YOUR TASK> Copy every entry below, exactly and in full.
[[ DATA FOR ANALYSIS open ]]
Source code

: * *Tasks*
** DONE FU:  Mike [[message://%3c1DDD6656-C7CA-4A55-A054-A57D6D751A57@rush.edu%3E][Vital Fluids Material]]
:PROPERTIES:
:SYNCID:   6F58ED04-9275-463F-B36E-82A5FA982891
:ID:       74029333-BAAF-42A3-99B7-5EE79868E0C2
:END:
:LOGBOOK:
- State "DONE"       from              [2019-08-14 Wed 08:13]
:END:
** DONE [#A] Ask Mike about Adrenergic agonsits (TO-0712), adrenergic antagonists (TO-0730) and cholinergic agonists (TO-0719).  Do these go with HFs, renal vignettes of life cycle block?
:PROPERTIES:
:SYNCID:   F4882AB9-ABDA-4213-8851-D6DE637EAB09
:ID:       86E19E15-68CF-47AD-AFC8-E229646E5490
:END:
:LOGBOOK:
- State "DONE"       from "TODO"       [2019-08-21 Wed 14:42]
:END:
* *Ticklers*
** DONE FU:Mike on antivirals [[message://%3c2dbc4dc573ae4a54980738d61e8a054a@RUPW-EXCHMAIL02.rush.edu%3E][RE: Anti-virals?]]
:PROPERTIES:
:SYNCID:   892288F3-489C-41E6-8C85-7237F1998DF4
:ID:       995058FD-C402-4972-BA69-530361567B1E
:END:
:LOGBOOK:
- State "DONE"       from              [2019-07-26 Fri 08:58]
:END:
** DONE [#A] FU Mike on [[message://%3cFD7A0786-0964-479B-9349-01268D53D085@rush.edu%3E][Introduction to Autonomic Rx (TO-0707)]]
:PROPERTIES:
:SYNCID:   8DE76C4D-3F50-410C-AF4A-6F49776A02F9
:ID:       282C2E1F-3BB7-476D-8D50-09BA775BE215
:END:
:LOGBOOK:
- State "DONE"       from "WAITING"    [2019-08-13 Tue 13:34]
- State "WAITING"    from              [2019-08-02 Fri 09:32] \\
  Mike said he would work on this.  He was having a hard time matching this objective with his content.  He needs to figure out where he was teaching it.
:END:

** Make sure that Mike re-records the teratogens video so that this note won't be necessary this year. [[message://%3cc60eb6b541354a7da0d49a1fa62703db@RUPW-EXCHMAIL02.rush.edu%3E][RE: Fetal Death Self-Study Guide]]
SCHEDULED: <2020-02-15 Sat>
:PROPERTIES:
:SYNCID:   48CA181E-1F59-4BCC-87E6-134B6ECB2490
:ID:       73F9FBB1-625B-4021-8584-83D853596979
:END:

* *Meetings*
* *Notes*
[[ DATA FOR ANALYSIS closed ]]
OUTPUT OF THE TASK>
Source code

: * *Tasks*
** DONE FU:  Mike [[message://%3c1DDD6656-C7CA-4A55-A054-A57D6D751A57@rush.edu%3E][Vital Fluids Material]]
:PROPERTIES:
:SYNCID:   6F58ED04-9275-463F-B36E-82A5FA982891
:ID:       74029333-BAAF-42A3-99B7-5EE79868E0C2
:END:
:LOGBOOK:
- State "DONE"       from              [2019-08-14 Wed 08:13]
:END:
** DONE [#A] Ask Mike about Adrenergic agonsits (TO-0712), adrenergic antagonists (TO-0730) and cholinergic agonists (TO-0719).  Do these go with HFs, renal vignettes of life cycle block?
:PROPERTIES:
:SYNCID:   F4882AB9-ABDA-4213-8851-D6DE637EAB09
:ID:       86E19E15-68CF-47AD-AFC8-E229646E5490
:END:
:LOGBOOK:
- State "DONE"       from "TODO"       [2019-08-21 Wed 14:42]
:END:
* *Ticklers*
** DONE FU:Mike on antivirals [[message://%3c2dbc4dc573ae4a54980738d61e8a054a@RUPW-EXCHMAIL02.rush.edu%3E][RE: Anti-virals?]]
:PROPERTIES:
:SYNCID:   892288F3-489C-41E6-8C85-7237F1998DF4
:ID:       995058FD-C402-4972-BA69-530361567B1E
:END:
:LOGBOOK:
- State "DONE"       from              [2019-07-26 Fri 08:58]
:END:
** DONE [#A] FU Mike on [[message://%3cFD7A0786-0964-479B-9349-01268D53D085@rush.edu%3E][Introduction to Autonomic Rx (TO-0707)]]
:PROPERTIES:
:SYNCID:   8DE76C4D-3F50-410C-AF4A-6F49776A02F9
:ID:       282C2E1F-3BB7-476D-8D50-09BA775BE215
:END:
:LOGBOOK:
- State "DONE"       from "WAITING"    [2019-08-13 Tue 13:34]
- State "WAITING"    from              [2019-08-02 Fri 09:32] \\
  Mike said he would work on this.  He was having a hard time matching this objective with his content.  He needs to figure out where he was teaching it.
:END:

** Make sure that Mike re-records the teratogens video so that this note won't be necessary this year. [[message://%3cc60eb6b541354a7da0d49a1fa62703db@RUPW-EXCHMAIL02.rush.edu%3E][RE: Fetal Death Self-Study Guide]]
SCHEDULED: <2020-02-15 Sat>
:PROPERTIES:
:SYNCID:   48CA181E-1F59-4BCC-87E6-134B6ECB2490
:ID:       73F9FBB1-625B-4021-8584-83D853596979
:END:

* *Meetings*
* *Notes*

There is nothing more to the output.